=== Section Start ===

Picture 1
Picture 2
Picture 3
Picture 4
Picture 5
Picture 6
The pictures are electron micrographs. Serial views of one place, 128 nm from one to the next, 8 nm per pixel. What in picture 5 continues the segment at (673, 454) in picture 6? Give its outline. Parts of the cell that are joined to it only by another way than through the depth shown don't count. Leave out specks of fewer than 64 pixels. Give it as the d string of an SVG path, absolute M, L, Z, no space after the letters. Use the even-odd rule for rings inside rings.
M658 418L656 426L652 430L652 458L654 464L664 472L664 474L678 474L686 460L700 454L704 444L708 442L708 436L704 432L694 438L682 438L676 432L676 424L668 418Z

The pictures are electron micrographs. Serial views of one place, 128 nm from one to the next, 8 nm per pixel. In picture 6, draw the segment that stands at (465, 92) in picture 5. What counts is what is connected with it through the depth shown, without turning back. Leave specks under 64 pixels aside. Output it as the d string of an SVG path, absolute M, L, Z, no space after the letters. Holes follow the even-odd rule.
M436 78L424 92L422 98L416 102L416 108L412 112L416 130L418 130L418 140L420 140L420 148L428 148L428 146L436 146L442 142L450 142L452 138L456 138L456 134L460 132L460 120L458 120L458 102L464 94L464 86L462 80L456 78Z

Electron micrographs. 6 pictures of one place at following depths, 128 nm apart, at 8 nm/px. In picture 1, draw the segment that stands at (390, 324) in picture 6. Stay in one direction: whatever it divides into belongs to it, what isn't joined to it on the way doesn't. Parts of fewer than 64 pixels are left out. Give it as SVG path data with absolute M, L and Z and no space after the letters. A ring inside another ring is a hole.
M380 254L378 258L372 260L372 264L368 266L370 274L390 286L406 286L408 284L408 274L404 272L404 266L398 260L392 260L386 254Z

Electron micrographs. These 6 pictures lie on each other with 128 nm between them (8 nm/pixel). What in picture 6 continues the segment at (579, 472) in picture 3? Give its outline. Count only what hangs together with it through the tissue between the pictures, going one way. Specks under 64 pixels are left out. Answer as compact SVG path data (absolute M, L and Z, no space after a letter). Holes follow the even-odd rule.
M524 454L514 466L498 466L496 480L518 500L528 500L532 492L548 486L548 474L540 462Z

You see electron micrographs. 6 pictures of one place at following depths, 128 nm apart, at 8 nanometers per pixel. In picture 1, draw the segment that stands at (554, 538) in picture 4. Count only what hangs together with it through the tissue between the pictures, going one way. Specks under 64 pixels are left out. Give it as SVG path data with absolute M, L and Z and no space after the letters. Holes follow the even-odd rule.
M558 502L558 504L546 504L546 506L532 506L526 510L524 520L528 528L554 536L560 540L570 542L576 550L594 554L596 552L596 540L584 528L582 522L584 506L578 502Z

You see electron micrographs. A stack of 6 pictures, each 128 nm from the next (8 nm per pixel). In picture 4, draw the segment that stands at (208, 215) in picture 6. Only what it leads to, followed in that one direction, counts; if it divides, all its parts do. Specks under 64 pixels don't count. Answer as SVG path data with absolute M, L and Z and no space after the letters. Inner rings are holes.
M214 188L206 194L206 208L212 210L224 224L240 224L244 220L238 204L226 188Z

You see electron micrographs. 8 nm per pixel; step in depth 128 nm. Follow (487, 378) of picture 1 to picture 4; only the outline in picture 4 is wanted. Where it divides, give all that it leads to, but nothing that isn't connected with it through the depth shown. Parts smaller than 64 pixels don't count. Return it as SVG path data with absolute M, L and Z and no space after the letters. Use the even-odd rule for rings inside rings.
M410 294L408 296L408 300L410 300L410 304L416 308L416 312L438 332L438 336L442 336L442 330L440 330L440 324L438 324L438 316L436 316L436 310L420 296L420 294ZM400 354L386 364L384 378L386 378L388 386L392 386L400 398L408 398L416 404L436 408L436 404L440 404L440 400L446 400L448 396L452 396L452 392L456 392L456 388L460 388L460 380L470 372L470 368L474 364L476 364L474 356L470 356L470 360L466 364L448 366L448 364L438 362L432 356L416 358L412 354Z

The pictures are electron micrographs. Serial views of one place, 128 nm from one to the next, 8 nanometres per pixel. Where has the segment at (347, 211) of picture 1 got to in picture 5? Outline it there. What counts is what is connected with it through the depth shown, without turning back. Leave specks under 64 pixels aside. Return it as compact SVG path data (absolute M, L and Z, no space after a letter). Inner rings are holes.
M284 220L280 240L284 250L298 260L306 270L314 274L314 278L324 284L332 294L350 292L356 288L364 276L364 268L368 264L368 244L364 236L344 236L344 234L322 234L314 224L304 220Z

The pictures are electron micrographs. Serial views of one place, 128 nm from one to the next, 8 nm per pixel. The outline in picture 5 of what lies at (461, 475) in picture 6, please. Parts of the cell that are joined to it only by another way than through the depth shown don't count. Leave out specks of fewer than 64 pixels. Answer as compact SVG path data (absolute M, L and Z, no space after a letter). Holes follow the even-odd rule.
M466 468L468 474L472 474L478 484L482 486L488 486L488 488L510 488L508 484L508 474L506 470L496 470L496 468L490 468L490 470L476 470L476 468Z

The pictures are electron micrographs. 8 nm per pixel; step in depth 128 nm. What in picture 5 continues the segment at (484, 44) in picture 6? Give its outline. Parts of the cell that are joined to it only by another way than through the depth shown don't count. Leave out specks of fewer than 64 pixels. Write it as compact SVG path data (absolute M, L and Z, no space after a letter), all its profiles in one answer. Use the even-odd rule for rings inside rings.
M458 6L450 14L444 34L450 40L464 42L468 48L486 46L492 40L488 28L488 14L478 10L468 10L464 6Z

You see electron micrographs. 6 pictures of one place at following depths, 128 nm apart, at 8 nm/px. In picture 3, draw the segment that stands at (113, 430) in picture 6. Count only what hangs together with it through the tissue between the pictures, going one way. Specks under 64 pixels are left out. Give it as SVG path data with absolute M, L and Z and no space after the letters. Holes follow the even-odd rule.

=== Section End ===

Prompt: Go to the line with "The pictures are electron micrographs. 8" and set down that line and every line after it, through the end of the material above, word for word.

Task answer:
The pictures are electron micrographs. 8 nm per pixel; step in depth 128 nm. What in picture 5 continues the segment at (484, 44) in picture 6? Give its outline. Parts of the cell that are joined to it only by another way than through the depth shown don't count. Leave out specks of fewer than 64 pixels. Write it as compact SVG path data (absolute M, L and Z, no space after a letter), all its profiles in one answer. Use the even-odd rule for rings inside rings.
M458 6L450 14L444 34L450 40L464 42L468 48L486 46L492 40L488 28L488 14L478 10L468 10L464 6Z

You see electron micrographs. 6 pictures of one place at following depths, 128 nm apart, at 8 nm/px. In picture 3, draw the segment that stands at (113, 430) in picture 6. Count only what hangs together with it through the tissue between the pictures, going one way. Specks under 64 pixels are left out. Give it as SVG path data with absolute M, L and Z and no space after the letters. Holes follow the even-odd rule.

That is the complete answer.